(What to work on) Lines from the beginning of the material below through the line that has "How the Experiment is Performed" are to be reproduced exactly, but pictures are not.

(Supplied data)

Start of Block

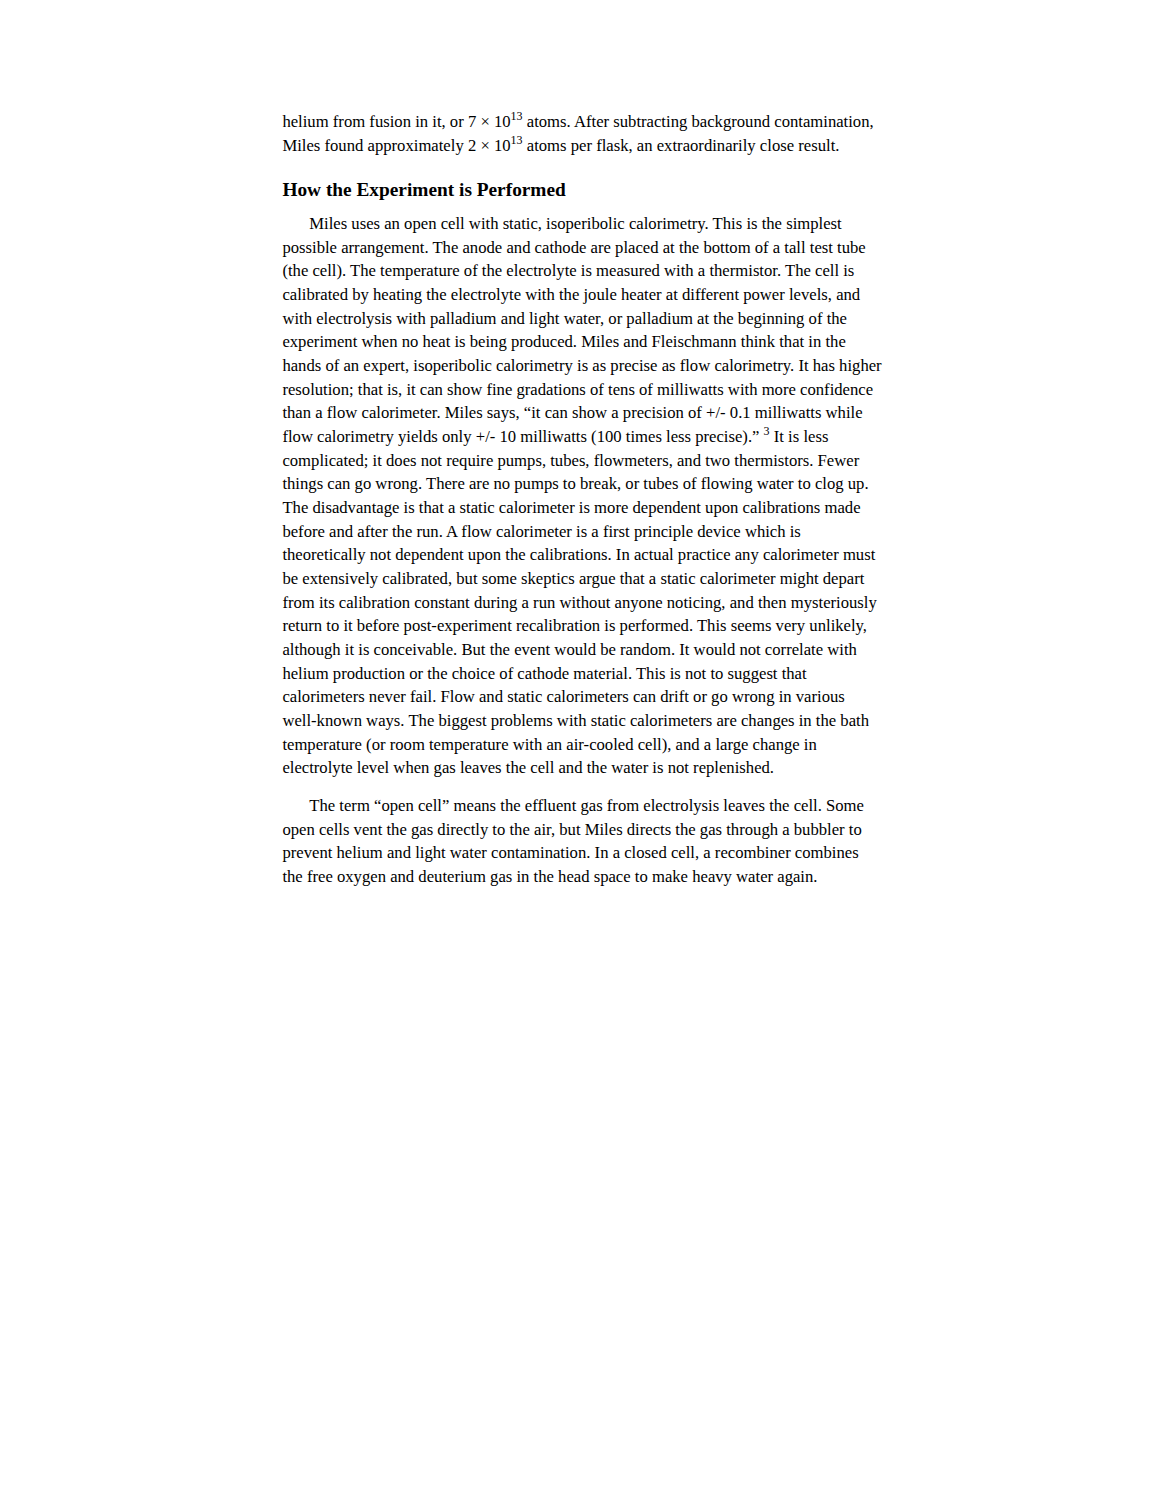helium from fusion in it, or 7 × 1013 atoms. After subtracting background contamination, Miles found approximately 2 × 1013 atoms per flask, an extraordinarily close result.
How the Experiment is Performed
Miles uses an open cell with static, isoperibolic calorimetry. This is the simplest possible arrangement. The anode and cathode are placed at the bottom of a tall test tube (the cell). The temperature of the electrolyte is measured with a thermistor. The cell is calibrated by heating the electrolyte with the joule heater at different power levels, and with electrolysis with palladium and light water, or palladium at the beginning of the experiment when no heat is being produced. Miles and Fleischmann think that in the hands of an expert, isoperibolic calorimetry is as precise as flow calorimetry. It has higher resolution; that is, it can show fine gradations of tens of milliwatts with more confidence than a flow calorimeter. Miles says, “it can show a precision of +/- 0.1 milliwatts while flow calorimetry yields only +/- 10 milliwatts (100 times less precise).” 3 It is less complicated; it does not require pumps, tubes, flowmeters, and two thermistors. Fewer things can go wrong. There are no pumps to break, or tubes of flowing water to clog up. The disadvantage is that a static calorimeter is more dependent upon calibrations made before and after the run. A flow calorimeter is a first principle device which is theoretically not dependent upon the calibrations. In actual practice any calorimeter must be extensively calibrated, but some skeptics argue that a static calorimeter might depart from its calibration constant during a run without anyone noticing, and then mysteriously return to it before post-experiment recalibration is performed. This seems very unlikely, although it is conceivable. But the event would be random. It would not correlate with helium production or the choice of cathode material. This is not to suggest that calorimeters never fail. Flow and static calorimeters can drift or go wrong in various well-known ways. The biggest problems with static calorimeters are changes in the bath temperature (or room temperature with an air-cooled cell), and a large change in electrolyte level when gas leaves the cell and the water is not replenished.
The term “open cell” means the effluent gas from electrolysis leaves the cell. Some open cells vent the gas directly to the air, but Miles directs the gas through a bubbler to prevent helium and light water contamination. In a closed cell, a recombiner combines the free oxygen and deuterium gas in the head space to make heavy water again.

End of Block

(Your response)
helium from fusion in it, or 7 × 1013 atoms. After subtracting background contamination, Miles found approximately 2 × 1013 atoms per flask, an extraordinarily close result.
How the Experiment is Performed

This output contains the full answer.